Ekwe, a boy driven often by hunger pangs, resents his twelve-year-old sister for not wanting to be married to a wealthy, adult man who offers the family access to food and, perhaps, safety. Ekwe’s journey is incited by folk magic that is posited as fact after touching a forbidden leaf, ekwukwonju, that his mother and father warn him causes being caught in astral planes.
The novel does not shy away from tragedy and yet, the prose’s lush lyricism and surprising comedy offers hope and grace in spite of its documentation of social upheaval. A love story takes shape, family and land disintegrates and reforms; characters are rendered fully dimensional while still being executors of violence and power. In two words, it is urgent and unforgettable.

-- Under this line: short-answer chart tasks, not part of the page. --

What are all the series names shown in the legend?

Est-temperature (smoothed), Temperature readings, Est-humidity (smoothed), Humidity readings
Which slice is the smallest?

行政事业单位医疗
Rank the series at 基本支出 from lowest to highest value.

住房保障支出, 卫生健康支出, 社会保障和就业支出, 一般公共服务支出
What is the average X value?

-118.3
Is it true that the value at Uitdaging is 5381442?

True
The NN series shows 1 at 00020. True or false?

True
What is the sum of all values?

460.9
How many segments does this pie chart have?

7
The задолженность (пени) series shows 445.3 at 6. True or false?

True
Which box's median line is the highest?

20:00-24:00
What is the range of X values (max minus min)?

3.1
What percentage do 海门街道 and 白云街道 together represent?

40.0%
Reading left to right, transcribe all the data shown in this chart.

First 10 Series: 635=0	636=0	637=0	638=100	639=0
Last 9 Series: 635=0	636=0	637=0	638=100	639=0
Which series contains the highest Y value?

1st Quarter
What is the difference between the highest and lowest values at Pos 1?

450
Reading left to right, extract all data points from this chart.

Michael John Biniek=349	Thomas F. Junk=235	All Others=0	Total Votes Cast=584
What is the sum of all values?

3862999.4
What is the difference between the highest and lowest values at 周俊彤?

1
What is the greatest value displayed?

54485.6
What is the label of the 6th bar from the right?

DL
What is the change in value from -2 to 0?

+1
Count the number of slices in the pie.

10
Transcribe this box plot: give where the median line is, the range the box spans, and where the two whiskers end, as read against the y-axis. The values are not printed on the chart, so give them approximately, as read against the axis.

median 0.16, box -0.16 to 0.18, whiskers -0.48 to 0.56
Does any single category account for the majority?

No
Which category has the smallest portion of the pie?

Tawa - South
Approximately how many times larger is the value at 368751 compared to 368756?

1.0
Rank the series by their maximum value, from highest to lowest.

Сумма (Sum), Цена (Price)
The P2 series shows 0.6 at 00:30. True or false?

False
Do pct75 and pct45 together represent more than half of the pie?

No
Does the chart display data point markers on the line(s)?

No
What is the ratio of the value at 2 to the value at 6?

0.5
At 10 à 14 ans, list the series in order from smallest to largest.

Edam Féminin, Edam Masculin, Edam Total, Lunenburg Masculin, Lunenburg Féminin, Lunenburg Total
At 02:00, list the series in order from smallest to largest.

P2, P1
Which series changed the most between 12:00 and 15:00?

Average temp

In a rich, lyrical prose all his own, Uchenna Awoke maps his country’s and his people’s resistance while paying witness conflicts of land, ever shifting diaspora, and the violence of child marriage.
We Want so Much To Be Ourselves by Stephen O’Connor – VIENNA (June)
A German psychoanalyst, his Jewish wife, and their young daughter are swept up in the rising tide of fascism
Günter Zeitz, psychoanalyst-in-training and the son of a Catholic country doctor, and Josine Rosen, Sigmund Freud’s patient and the daughter of a Jewish shipping magnate, first meet in 1924, in Freud’s Viennese waiting room. As their intense affair develops, Freud arranges for Günter’s appointment to the newly created Berlin Psychoanalytic Institute. Shortly after the move, their daughter Hannah is born. But less than a decade later, all their hopes and ideals are profoundly challenged by political realities so horrific that they are, initially, beyond comprehension.
A heartrending story of love in a time of hatred, an absorbing investigation into the Nazis’ exploitation of psychoanalysis, and a cautionary tale about self-deception and the failures of a people to recognize the lies of their charismatic leader, We Want So Much to Be Ourselves examines the ways science can be corrupted and one’s very identity transformed by historical circumstance.